Limitations persist in maintaining fine-grained information at high pruning ratios, handling distributional drift or new domain shifts (unless online), and scaling to modalities such as video or 3D. Methods relying exclusively on fixed, unidimensional attention statistics can show bias or collapse, which hybrid approaches (spatial + saliency, or diversity + importance) aim to remedy (Ye et al., 2024, Kim et al., 29 Sep 2025). For applications requiring exact retrieval, as in DOMINANCE pruning, additional constraints may restrict practical pruning ratios (Zong et al., 17 Apr 2025).
6. Extensions, Comparative Analysis, and Future Directions
Current research directions focus on further adaptivity and hybridization:
- Joint Model Components Pruning: Simultaneous head and token pruning (unified online frameworks).
- Dynamic, Per-Step Pruning: Runtime token reentry (auxiliary cache, context revival), per-layer dynamic scheduling (Fu et al., 2024, Kummer et al., 2024).
- Sensitivity-based and Output-Aware Pruning: Integration of output derivatives (Optimal Brain Damage/Cache) to quantify actual output perturbation (Gu et al., 9 Oct 2025), zeroth-order sensitivity, or token-level gradient proxies (Kim et al., 29 Sep 2025).
- Plug-and-Play, Model-Agnostic Pruning: Lightweight classifiers, attention-guided plug-in, and training-free wrappers for broad deployment across architectures (Tang et al., 24 Aug 2025, Liu et al., 1 Aug 2025).
- Lossless and Near-Lossless Extensions: Further formalization of pruning with retrieval/performance guarantees (dominance, linear programming) (Zong et al., 17 Apr 2025).
- Instance/Learner-Adaptive Controllers: Moves towards meta-pruning—controllers that allocate layer, ratio, and method per input or task (Taniguchi et al., 12 Jan 2026, Ye et al., 2024).
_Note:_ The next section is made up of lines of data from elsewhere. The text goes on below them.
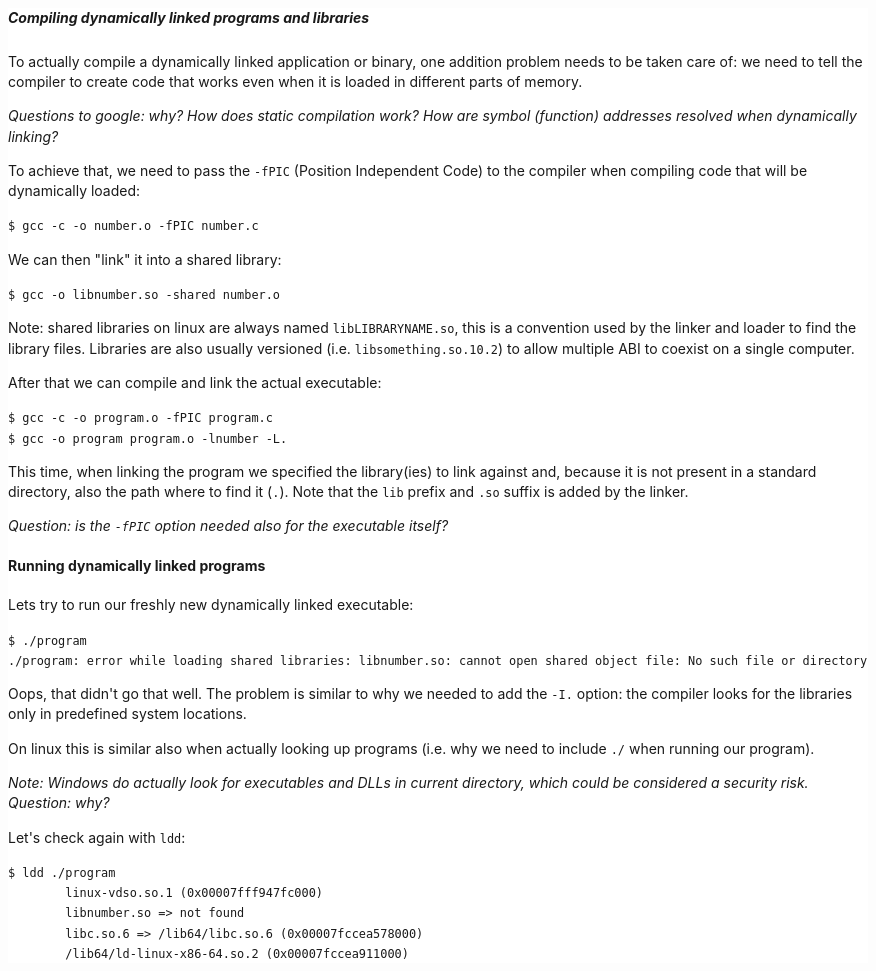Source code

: 
##### Compiling dynamically linked programs and libraries

To actually compile a dynamically linked application or binary, one addition
problem needs to be taken care of: we need to tell the compiler to create
code that works even when it is loaded in different parts of memory.

*Questions to google: why? How does static compilation work? How are symbol
(function) addresses resolved when dynamically linking?*

To achieve that, we need to pass the `-fPIC` (Position Independent Code) to the
compiler when compiling code that will be dynamically loaded:

    $ gcc -c -o number.o -fPIC number.c

We can then "link" it into a shared library:

    $ gcc -o libnumber.so -shared number.o

Note: shared libraries on linux are always named `libLIBRARYNAME.so`, this is a
convention used by the linker and loader to find the library files. Libraries
are also usually versioned (i.e. `libsomething.so.10.2`) to allow multiple ABI
to coexist on a single computer.

After that we can compile and link the actual executable:

    $ gcc -c -o program.o -fPIC program.c
    $ gcc -o program program.o -lnumber -L.

This time, when linking the program we specified the library(ies) to link
against and, because it is not present in a standard directory, also the path
where to find it (`.`). Note that the `lib` prefix and `.so` suffix is added by
the linker.

*Question: is the `-fPIC` option needed also for the executable itself?*

#### Running dynamically linked programs

Lets try to run our freshly new dynamically linked executable:

```
$ ./program 
./program: error while loading shared libraries: libnumber.so: cannot open shared object file: No such file or directory
```

Oops, that didn't go that well. The problem is similar to why we needed to add
the `-I.` option: the compiler looks for the libraries only in predefined system
locations.

On linux this is similar also when actually looking up programs (i.e. why we
need to include `./` when running our program).

*Note: Windows do actually look for executables and DLLs in current directory,
which could be considered a security risk. Question: why?*

Let's check again with `ldd`:

```
$ ldd ./program
        linux-vdso.so.1 (0x00007fff947fc000)
        libnumber.so => not found
        libc.so.6 => /lib64/libc.so.6 (0x00007fccea578000)
        /lib64/ld-linux-x86-64.so.2 (0x00007fccea911000)
```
- Expanded Modalities and Tasks: Research extending to LVLM video pipelines, dense pixel/voxel 3D applications, and more computationally constrained edge deployments (Zhang et al., 2024, Sah et al., 2024).
Open problems include theoretical bounds on information loss, unified token- and head-pruning frameworks, adaptive thresholds based on downstream feedback, and application to encoder–decoder and non-autoregressive architectures. The integration of richer token-level signals (e.g., gradient sensitivities, learned policies for skip/keep) and data-driven diversity for robust coverage remain promising frontiers.
Key references: (Lee et al., 8 Dec 2025, Zong et al., 17 Apr 2025, He et al., 2021, Tang et al., 24 Aug 2025, Sah et al., 2024, Yang et al., 24 Mar 2025, Fu et al., 2024, Guo et al., 18 May 2025, Li et al., 28 Jul 2025, Taniguchi et al., 12 Jan 2026, Ye et al., 2024, Kim et al., 29 Sep 2025, Liu et al., 2023, Li et al., 2024, Ye et al., 2024, Zhang et al., 2024, Liu et al., 1 Aug 2025, Tang et al., 2023, Gu et al., 9 Oct 2025).